[[ Text block open ]]

Biomass............ ................. ................. 160 (@ 7% oxygen).
Oil................ ................. ................. 2 (@ 3% oxygen).
----------------------------------------------------------------------------------------------------------------
The emission limits for existing area source boilers are only
applicable to area source boilers that have a designed heat input
capacity of 10 million British thermal units per hour (MMBtu/h) or
greater. If your boiler burns at least 10 percent coal on a total fuel
annual heat input basis, the boiler is in the coal fuel subcategory. If
your boiler burns biomass or biomass in combination with a liquid or
gaseous fuel, the unit is in the biomass subcategory. If your boiler
burns oil, or oil in combination with a gaseous fuel, the unit is in
the oil subcategory, except if the unit burns oil only during periods
of gas curtailment.
As allowed under CAA section 112(h), a work practice standard is
being proposed for existing area source boilers that are units with
designed heat input capacity of less than 10 MMBtu/h. The work practice
standard for existing small area source boilers requires the
implementation of a tune-up program.

[[ Text block closed ]]
[[ Listed records open ]]

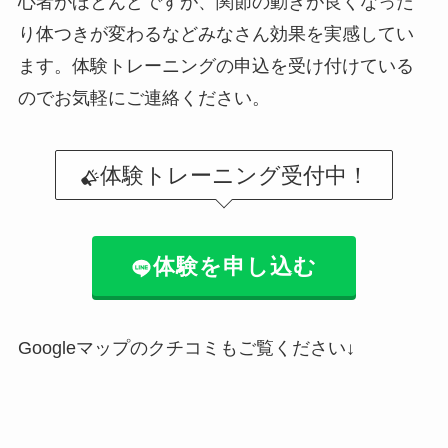
心者がほとんどですが、関節の動きが良くなった
り体つきが変わるなどみなさん効果を実感してい
ます。体験トレーニングの申込を受け付けている
のでお気軽にご連絡ください。
体験トレーニング受付中！
体験を申し込む
Googleマップのクチコミもご覧ください↓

[[ Listed records closed ]]

> [Work task 1] Can you rewrite the lines of the records, replacing every "体験トレーニング" with "無料体験トレーニング", leaving the pictures out and changing nothing else?
> [Work task 2] What comes next in the boiler regulation text? Continue it from where it stops.
The boiler regulation text and the records come from unrelated sources.

> [Output 1]
心者がほとんどですが、関節の動きが良くなった
り体つきが変わるなどみなさん効果を実感してい
ます。無料体験トレーニングの申込を受け付けている
のでお気軽にご連絡ください。
無料体験トレーニング受付中！
体験を申し込む
Googleマップのクチコミもご覧ください↓

> [Output 2]
An additional standard is being proposed for existing area source
facilities having an affected boiler with a designed heat input
capacity of 10 MMBtu/h or greater that requires the performance of an
energy assessment, by qualified personnel, on the boiler and the
facility to identify cost-effective energy conservation measures.
E. What are the Startup, Shutdown, and Malfunction (SSM) requirements?
The United States Court of Appeals for the District of Columbia
Circuit vacated portions of two provisions in EPA's CAA section 112
regulations governing the emissions of HAP during periods of startup,
shutdown, and malfunction (SSM). Sierra Club v. EPA, 551 F.3d 1019
(D.C. Cir. 2008), cert. denied, 2010 U.S. LEXIS 2265 (2010).
Specifically, the Court vacated the SSM exemption contained in 40 CFR
63.6(f)(1) and 40 CFR 63.6(h)(1), that are part of a regulation,
commonly referred to as the ``General Provisions Rule,'' that EPA
promulgated under section 112 of the CAA. When incorporated into CAA
Section 112(d) regulations for specific source categories, these two
provisions exempt sources from the requirement to comply with the
otherwise applicable CAA section 112(d) emission standard during
periods of SSM.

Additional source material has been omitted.